- Born: June 19, 1963 (age 61) Montreal, Quebec, Canada
- Genres: House, deep house
- Occupation(s): Disc jockey, Record producer, Audio engineer, Musician
- Years active: 1983 – Present
- Labels: Mikrobe recordings
- Website: http://www.mikeperrasmusic.com/

= Mike Perras =

Mike Perras (born June 19, 1963) is a Canadian DJ from Montreal, Quebec. He produced the 1991 singles "Beginning of Life" and "Keep Moving" on Bassic Records.

== Biography ==
Mike Perras is considered to be one of the leading pioneers of House Music in Montreal.

Perras is the co-founder of Mikrobe Recordings, as well as Bouche à Bouche. He is the owner of djmr.com which transfer any digital tracks on a unique 12" vinyl format. He was the owner of Club PEOPL formerly called U-N in Montreal from 2010 to 2014. He created, designed and built the entire club, along with its unique sound system.

It all started when Mike spent much of his free time during his high school & college years, as a deejay on campus radio. His professional career started in 1983 at the "Futuriste" Club in Montreal. Over the period spanning 1984 to 1991, Mike landed several residencies for many night clubs in the greater Montreal region, such as The Octagone, Superpub, Braque, and Esprit, to name a few.
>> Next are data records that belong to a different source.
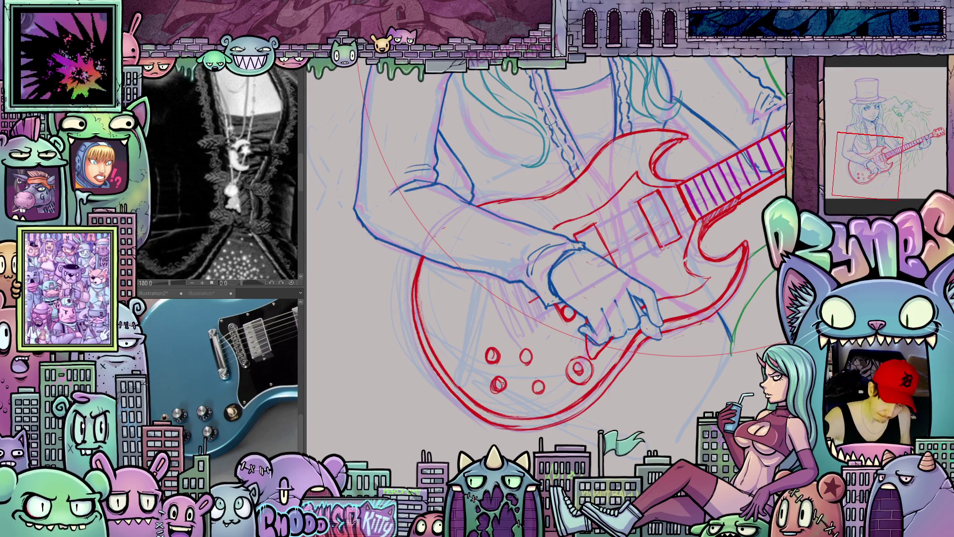
{"action": "key", "text": "ctrl+z"}
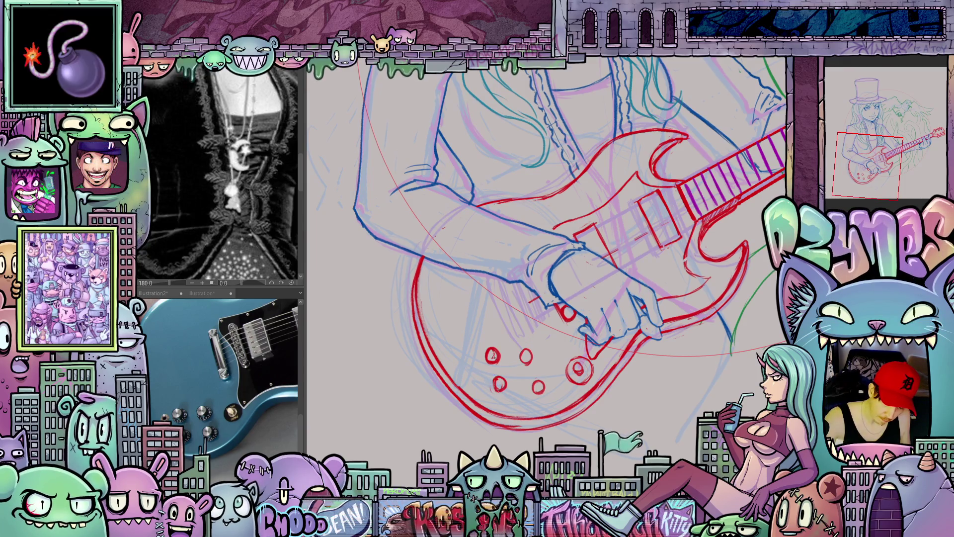
{"action": "key", "text": "ctrl+z"}
- Lasso the four knob circles and start transforming them with Ctrl+T to reposition them
{"action": "mouse_move", "coordinate": [545, 372]}
{"action": "left_mouse_down"}
{"action": "mouse_move", "coordinate": [554, 348]}
{"action": "mouse_move", "coordinate": [565, 347]}
{"action": "left_mouse_up"}
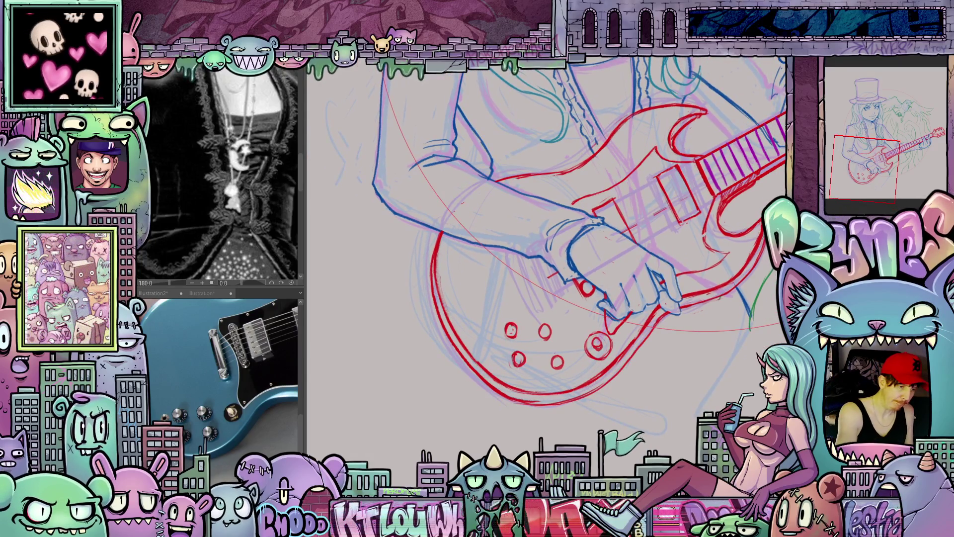
{"action": "mouse_move", "coordinate": [505, 340]}
{"action": "left_mouse_down"}
{"action": "mouse_move", "coordinate": [572, 359]}
{"action": "mouse_move", "coordinate": [502, 318]}
{"action": "left_mouse_up"}
{"action": "key", "text": "ctrl+t"}
{"action": "mouse_move", "coordinate": [573, 386]}
{"action": "left_mouse_down"}
{"action": "mouse_move", "coordinate": [568, 381]}
{"action": "mouse_move", "coordinate": [582, 380]}
{"action": "mouse_move", "coordinate": [570, 376]}
{"action": "left_mouse_up"}
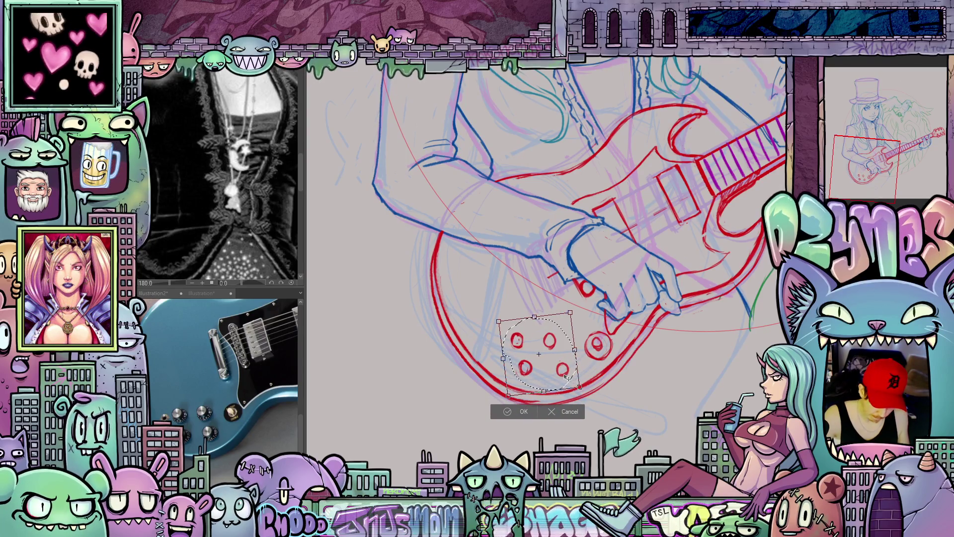
- Undo the knob rotation, commit the transform, and deselect the knobs
{"action": "key", "text": "ctrl+z"}
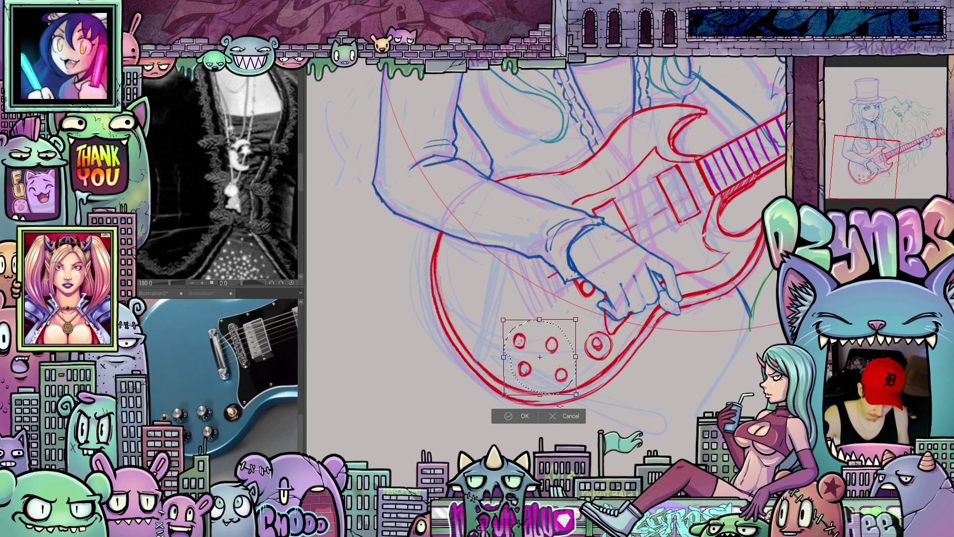
{"action": "left_click", "coordinate": [527, 416]}
{"action": "key", "text": "ctrl+d"}
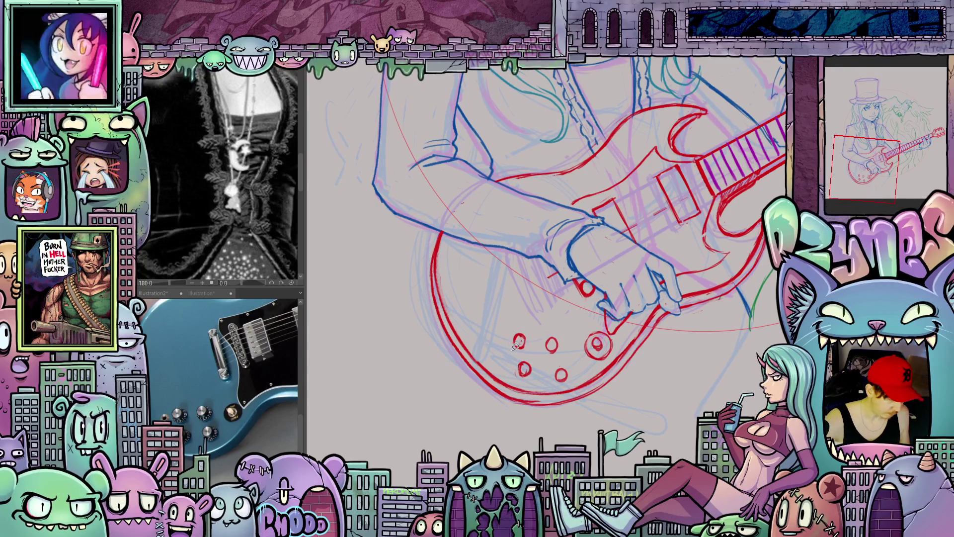
- Draw the red pickup-switch line and short strokes beside the top-left knob
{"action": "mouse_move", "coordinate": [499, 347]}
{"action": "left_mouse_down"}
{"action": "mouse_move", "coordinate": [493, 326]}
{"action": "mouse_move", "coordinate": [480, 343]}
{"action": "mouse_move", "coordinate": [481, 322]}
{"action": "mouse_move", "coordinate": [493, 328]}
{"action": "mouse_move", "coordinate": [484, 330]}
{"action": "left_mouse_up"}
{"action": "mouse_move", "coordinate": [633, 389]}
{"action": "left_mouse_down"}
{"action": "mouse_move", "coordinate": [568, 309]}
{"action": "mouse_move", "coordinate": [584, 392]}
{"action": "left_mouse_up"}
{"action": "left_click_drag", "start_coordinate": [573, 295], "coordinate": [556, 323]}
{"action": "left_click_drag", "start_coordinate": [570, 358], "coordinate": [575, 398]}
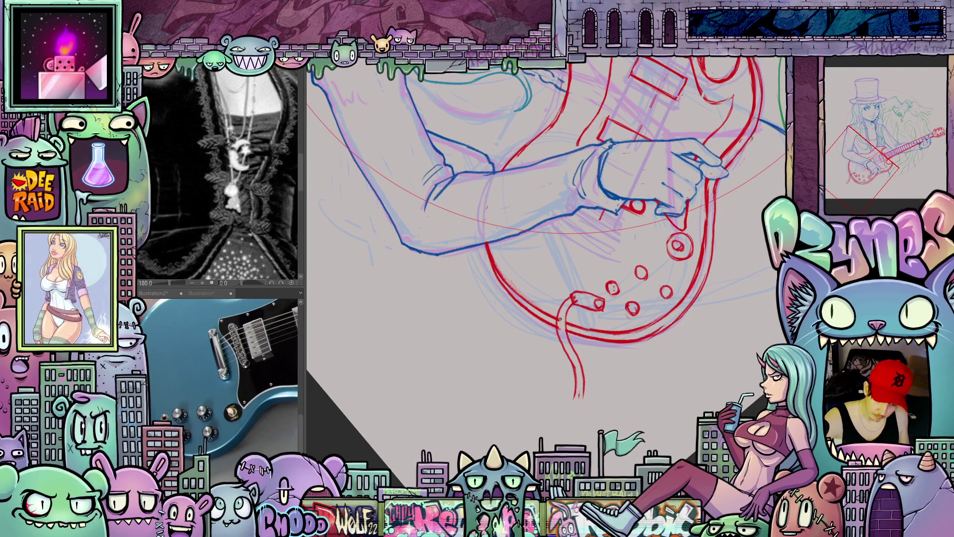
- Zoom and rotate the canvas back out to show the whole sketch
{"action": "left_click_drag", "start_coordinate": [558, 328], "coordinate": [755, 293]}
{"action": "scroll", "coordinate": [754, 294], "scroll_direction": "down", "scroll_amount": 5}
{"action": "mouse_move", "coordinate": [480, 379]}
{"action": "left_mouse_down"}
{"action": "mouse_move", "coordinate": [669, 429]}
{"action": "mouse_move", "coordinate": [563, 435]}
{"action": "left_mouse_up"}
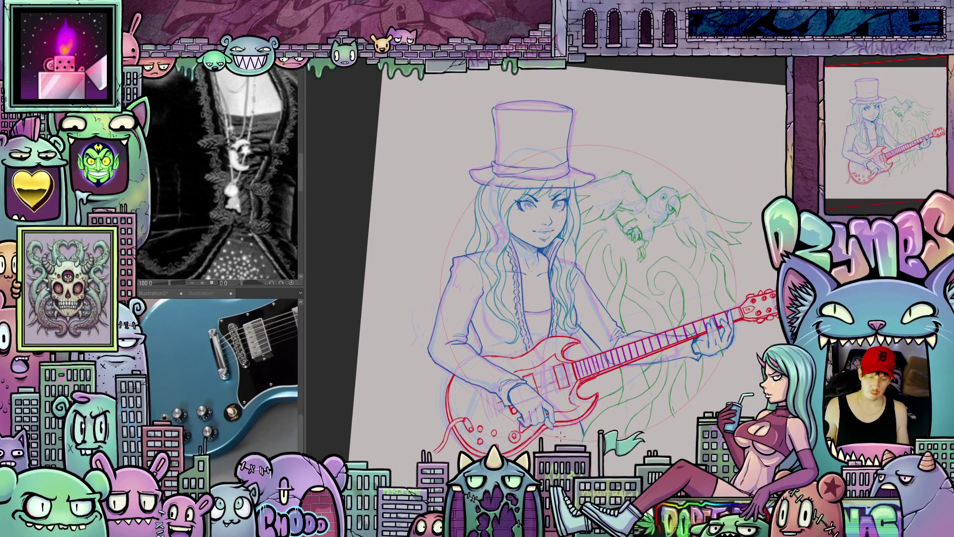
{"action": "scroll", "coordinate": [506, 421], "scroll_direction": "down", "scroll_amount": 1}
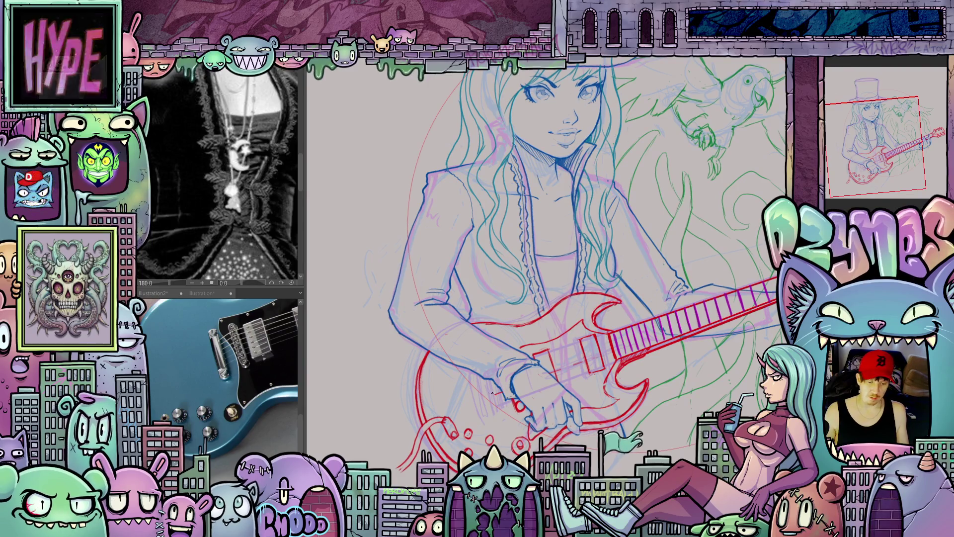
{"action": "scroll", "coordinate": [497, 398], "scroll_direction": "up", "scroll_amount": 2}
{"action": "scroll", "coordinate": [509, 422], "scroll_direction": "down", "scroll_amount": 1}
On becoming a member of Montreal's "S.U.R.E" record pool in 1983 Mike met Robby Demlakian, founder of Bassic Records and rapidly became the soundman for this label, using his own studio for most of their productions. In the early 1990s Mike and Robby made some remixes for Unidisc, the most popular being D-Train's "You’re The One For Me" on the mighty Prelude imprint.

In 1987, Mike Perras was a member of one of the first House Music bands originating from Montreal: "Made 2 Funk" giving live performances featuring singer Rodney Felix. Later, Rodney was featured on Mike's first production "You Can’t Ride The Rhythm" released on Bassic in 1989. Subsequently, several projects were created in his studio by the likes of Robert Ouimet, Gino Crescenza, Phil Dimarco and many others.

The year 1991 proved to be a turning point in Perras' career, when his tracks "Beginning of Life" and "Keep Movin", both released on Bassic, were licensed over the ensuing years by top recording labels such as Azuli, BBE, International Deejay Gigolo, ITH Records/Defected, Logic, Outland and Global Underground.

Mike is deeply appreciative to those deejays who have continued to support and promote his music throughout the years: Nick Warren (UK), DJ Hell (Germany), DJ Deep (France), DJ Jeno (USA), Fish Go Deep (Ireland), Levon Vincent (US), Paul Mac (UK) and Laurent Garnier (France).